Aller au contenu

Histoire du parlement/Édition Garnier/Chapitre 12

La bibliothèque libre.
◄  Chapitre 11 Chapitre 13   ►



CHAPITRE XII.

DU PARLEMENT DANS LA MINORITÉ DE CHARLES VIII, ET COMMENT IL REFUSA DE SE MÊLER DU GOUVERNEMENT ET DES FINANCES.

Après la mort de Louis XI, dans l’extrême jeunesse de Charles VIII, qui entrait dans sa quatorzième année, le parlement ne fit aucune démarche pour augmenter son pouvoir. Au milieu des divisions et des brigues de Mme de Bourbon-Beaujeu, fille de Louis XI : du duc d’Orléans, héritier présomptif de la couronne, qui fut depuis Louis XII ; et du duc de Bourbon, frère aîné du prince de Bourbon-Beaujeu, le parlement resta tranquille : il ne s’occupa que du soin de rendre la justice, et de donner au peuple l’exemple de l’obéissance et de la fidélité.

Mme de Beaujeu, qui avait l’autorité principale, quoique contestée, assembla les états généraux en 1484. Le parlement ne demanda pas seulement d’y être admis. Les états donnèrent le gouvernement de la personne du roi à Mme de Beaujeu, sa sœur, selon le testament de Louis XI. Le duc d’Orléans, ayant levé des troupes, crut qu’il mettrait la ville de Paris dans son parti si le parlement se déclarait en sa faveur.

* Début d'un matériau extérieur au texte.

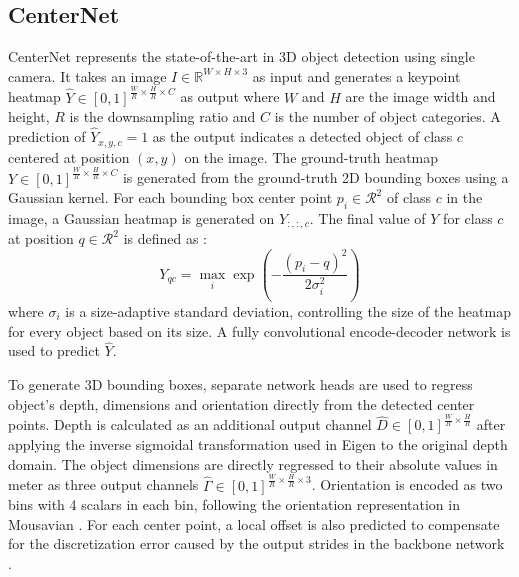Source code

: \documentclass[10pt,twocolumn,letterpaper]{article}
\begin{document}
   \subsection{CenterNet}
   CenterNet \cite{zhou2019objects} represents the state-of-the-art in 3D object detection using single camera. It takes an image $I \in \mathbb{R}^{W \times H \times 3}$ as input and 
   generates a keypoint heatmap $\hat{Y} \in [0,1]^{\frac{W}{R} \times \frac{H}{R} \times C}$
   as output where $W$ and $H$ are the image width and height, $R$ is the 
   downsampling ratio and $C$ is the number of object categories. A prediction of 
   $\hat{Y}_{x,y,c} = 1$ as the output indicates a detected object of class $c$ 
   centered at position $(x,y)$ on the image. 
   The ground-truth heatmap $Y \in [0,1]^{\frac{W}{R} \times \frac{H}{R} \times C}$ 
   is generated from the ground-truth 2D bounding boxes using a Gaussian kernel. 
   For each bounding box center point $p_i \in \mathcal{R}^2$ of class $c$ in the 
   image, a Gaussian heatmap is generated on $Y_{:,:,c}$. The final value of 
   $Y$ for class $c$ at position $q \in \mathcal{R}^2$ is defined as 
   \cite{zhou2019objects}:\useshortskip
   \begin{equation}
       \label{eq1}
       Y_{qc} = \max_{i} \exp(-\frac{(p_{i}-q)^2}{2\sigma_{i}^2})
   \end{equation}
   where $\sigma_i$ is a size-adaptive standard deviation, controlling the size 
   of the heatmap for every object based on its size.
   A fully convolutional encode-decoder network is used to predict $\hat{Y}$.
   
   To generate 3D bounding boxes, separate network heads are used to regress 
   object's depth, dimensions and orientation directly from the detected center 
   points. Depth is calculated as an additional output channel 
   $\hat{D}\in [0,1]^{\frac{W}{R} \times \frac{H}{R}}$ after applying the inverse 
   sigmoidal transformation used in Eigen \etal \cite{eigen2014depth} to the 
   original depth domain. The object dimensions are directly regressed to their 
   absolute values in meter as three output channels 
   $\hat{\Gamma}\in [0,1]^{\frac{W}{R} \times \frac{H}{R}\times 3}$. Orientation is 
   encoded as two bins with 4 scalars in each bin, following the orientation 
   representation in Mousavian \etal \cite{mousavian20173d}. For each center point, a 
   local offset is also predicted to compensate for the discretization error 
   caused by the output strides in the backbone network \cite{zhou2019objects}.
   
\end{document}
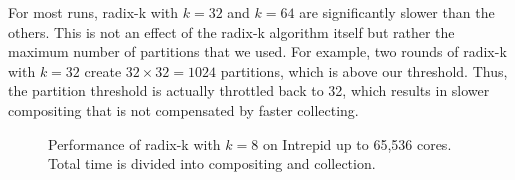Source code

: \documentclass{acm_proc_article-sp}
\begin{document}
For most runs, radix-k with $k=32$ and $k=64$ are significantly slower than
the others.  This is not an effect of the radix-k algorithm itself but
rather the maximum number of partitions that we used.  For example, two
rounds of radix-k with $k=32$ create $32 \times 32 = 1024$ partitions,
which is above our threshold.  Thus, the partition threshold is actually
throttled back to 32, which results in slower compositing that is not
compensated by faster collecting.

\begin{figure}[htbp]
  \centering
  \hfill
  \caption{Performance of radix-k with $k=8$ on Intrepid up to 65,536
    cores.  Total time is divided into compositing and collection.}
  \label{fig:ScalingCollect}
\end{figure}
\end{document}
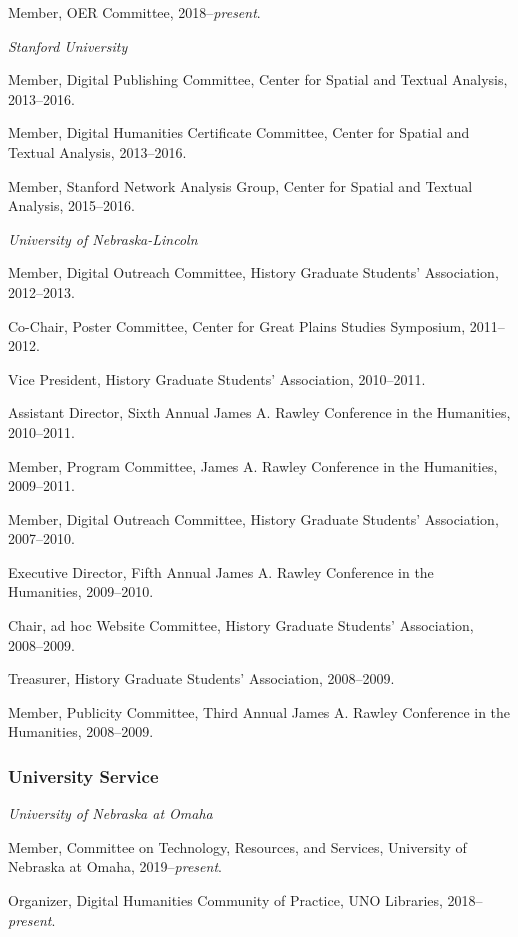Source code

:Member, OER Committee, 2018--\emph{present}.

\vspace{.4cm}

\emph{Stanford University}

Member, Digital Publishing Committee, Center for Spatial and Textual
Analysis, 2013--2016.

Member, Digital Humanities Certificate Committee, Center for Spatial and
Textual Analysis, 2013--2016.

Member, Stanford Network Analysis Group, Center for Spatial and Textual
Analysis, 2015--2016.

\vspace{.4cm}

\emph{University of Nebraska-Lincoln}

Member, Digital Outreach Committee, History Graduate Students'
Association, 2012--2013.

Co-Chair, Poster Committee, Center for Great Plains Studies Symposium,
2011--2012.

Vice President, History Graduate Students' Association, 2010--2011.

Assistant Director, Sixth Annual James A. Rawley Conference in the
Humanities, 2010--2011.

Member, Program Committee, James A. Rawley Conference in the Humanities,
2009--2011.

Member, Digital Outreach Committee, History Graduate Students'
Association, 2007--2010.

Executive Director, Fifth Annual James A. Rawley Conference in the
Humanities, 2009--2010.

Chair, ad hoc Website Committee, History Graduate Students' Association,
2008--2009.

Treasurer, History Graduate Students' Association, 2008--2009.

Member, Publicity Committee, Third Annual James A. Rawley Conference in
the Humanities, 2008--2009.

\subsubsection{University Service}\label{university-service}

\emph{University of Nebraska at Omaha}

Member, Committee on Technology, Resources, and Services, University of
Nebraska at Omaha, 2019--\emph{present}.

Organizer, Digital Humanities Community of Practice, UNO Libraries,
2018--\emph{present}.

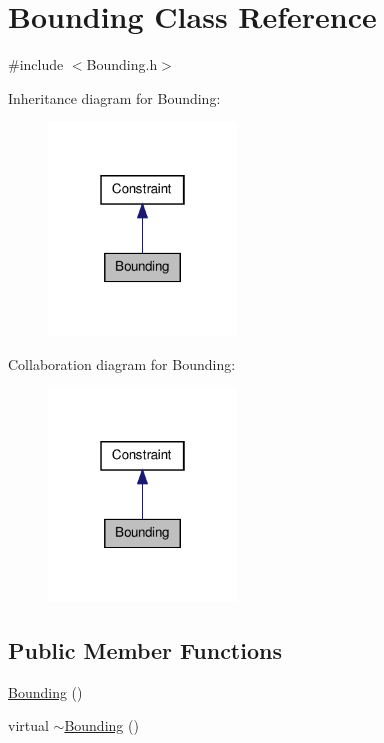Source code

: \hypertarget{classBounding}{\section{\-Bounding \-Class \-Reference}
\label{classBounding}
}


{\ttfamily \#include $<$\-Bounding.\-h$>$}



\-Inheritance diagram for \-Bounding\-:
\nopagebreak
\begin{figure}[H]
\begin{center}
\leavevmode
\includegraphics[width=142pt]{classBounding__inherit__graph}
\end{center}
\end{figure}


\-Collaboration diagram for \-Bounding\-:
\nopagebreak
\begin{figure}[H]
\begin{center}
\leavevmode
\includegraphics[width=142pt]{classBounding__coll__graph}
\end{center}
\end{figure}
\subsection*{\-Public \-Member \-Functions}
\begin{DoxyCompactItemize}
\item 
\hyperlink{classBounding_ab8478542374a91a79e47ef8bea4c3fca}{\-Bounding} ()
\item 
virtual \hyperlink{classBounding_a8e3b81ea2078454840fe93a44f634d56}{$\sim$\-Bounding} ()
\end{DoxyCompactItemize}
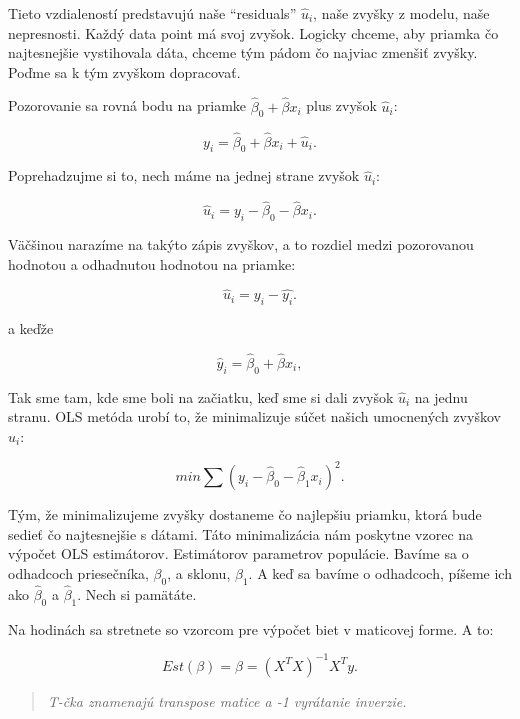 Tieto vzdialeností predstavujú naše ``residuals'' \(\hat{u}_i\), naše
zvyšky z modelu, naše nepresnosti. Každý data point má svoj zvyšok.
Logicky chceme, aby priamka čo najtesnejšie vystihovala dáta, chceme tým
pádom čo najviac zmenšiť zvyšky. Poďme sa k tým zvyškom dopracovať.

Pozorovanie sa rovná bodu na priamke \(\hat\beta_0 + \hat\beta{x}_i\)
plus zvyšok \(\hat{u}_i\):

\[ y_i = \hat\beta_0 + \hat\beta{x}_i + \hat{u}_i.\]

\begin{center}

Poprehadzujme si to, nech máme na jednej strane zvyšok \(\hat{u}_i\):

\end{center}

\[ \hat{u}_i = y_i - \hat\beta_0 - \hat\beta{x}_i.\]

Väčšinou narazíme na takýto zápis zvyškov, a to rozdiel medzi
pozorovanou hodnotou a odhadnutou hodnotou na priamke:

\[\hat{u}_i = y_i - \hat{y_i}.\]

\begin{center}

a keďže

\end{center}

\[ \hat{y}_i =\hat\beta_0 + \hat\beta{x}_i,\]

Tak sme tam, kde sme boli na začiatku, keď sme si dali zvyšok
\(\hat{u}_i\) na jednu stranu. OLS metóda urobí to, že minimalizuje
súčet našich umocnených zvyškov \(\hat{u}_i\):

\[min\sum (y_i - \hat\beta_0 - \hat\beta_1{x}_i)^2.\]

Tým, že minimalizujeme zvyšky dostaneme čo najlepšiu priamku, ktorá bude
sedieť čo najtesnejšie s dátami. Táto minimalizácia nám poskytne vzorec
na výpočet OLS estimátorov. Estimátorov parametrov populácie. Bavíme sa
o odhadcoch priesečníka, \(\beta_0\), a sklonu, \(\beta_1\). A keď sa
bavíme o odhadcoch, píšeme ich ako \(\hat\beta_0\) a \(\hat\beta_1\).
Nech si pamätáte.

Na hodinách sa stretnete so vzorcom pre výpočet biet v maticovej forme.
A to:

\[Est(\beta) = \hat\beta = (X^TX)^{-1}X^Ty.\]

\begin{quote}
\emph{T-čka znamenajú transpose matice a -1 vyrátanie inverzie.}
\end{quote}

Il alla au palais, le 10 janvier 1484, et représenta aux chambres assemblées, par la bouche de Denis Le Mercier, chancelier de son apanage, qu’il fallait qu’on ramenât à Paris le roi, qui était alors à Melun, et qu’il gouvernât par lui-même avec les princes.

Jean de La Vaquerie, premier président, répondit au nom des chambres ces propres paroles : « Le parlement est pour rendre justice au peuple ; les finances, la guerre, le gouvernement du roi, ne sont point de son ressort. » Il l’exhorta pathétiquement à demeurer dans son devoir, et à ne point troubler la paix du royaume.

Le duc d’Orléans laissa ses demandes par écrit, le parlement ne fit point de réponse. Le premier président, accompagné de quatre conseillers et de l’avocat du roi, alla recevoir à Melun les ordres de la cour, qui donna de justes éloges à sa conduite.

Cette conduite si respectable ne se démentit, ni dans la guerre que le duc d’Orléans fit à son souverain, ni dans celle que Charles VIII fit depuis en Italie.

Sous Charles VIII il ne se mêla des finances du royaume en aucune manière ; cette partie de l’administration était entièrement entre les mains de la chambre des comptes et des généraux des finances : il arriva seulement que Charles VIII, en 1496, dans son expédition brillante et malheureuse en Italie, voulut emprunter cent mille écus de la ville de Paris ; chaque corps fut invité à prêter une partie de la somme : l’hôtel de ville prêta cinquante mille francs ; les corps des métiers en prêtèrent aussi cinquante mille. On ne sait pas ce que prêtèrent les officiers de la chambre des comptes, ses registres sont brûlés. Ceux qui ont échappé à l’autre incendie, qui consuma une partie du palais, portent que le cardinal du Maine, le sire d’Albret, le sire de Clérieux, gouverneur de Paris, le sire de Graville, amiral de France, vinrent proposer aux officiers du parlement de prêter aussi quelques deniers au roi, le 6 août. Il fallait que Charles VIII et son conseil eussent bien mal pris leurs mesures dans cette malheureuse guerre pour être obligés de se servir d’un amiral de France, d’un cardinal, d’un prince, comme de courtiers de change, pour emprunter de l’argent d’une compagnie de magistrats qui n’ont jamais été riches. Le parlement ne prêta rien. « Il remontra aux commissaires la nécessité et indigence du royaume, et le cas si piteux que, non indiget manuscribentis, qui sera cause d’ennui et atédiation aux lisants qui nec talia legendo temperent a lacrymis. On pria les commissaires, comme grands personnages, qu’ils en fissent remontrance au roi, lequel est bon prince. » Bref, le parlement garda son argent. C’est une affaire particulière ; elle n’a de rapport à l’intérêt public que la nécessité et indigence du royaume, alléguée par le parlement comme la cause de son refus[1].


  1. Voltaire parle d’un arrêt du parlement, du 6 mars 1496, dans le Dictionnaire philosophique, aux mots Lèpre et Vérole.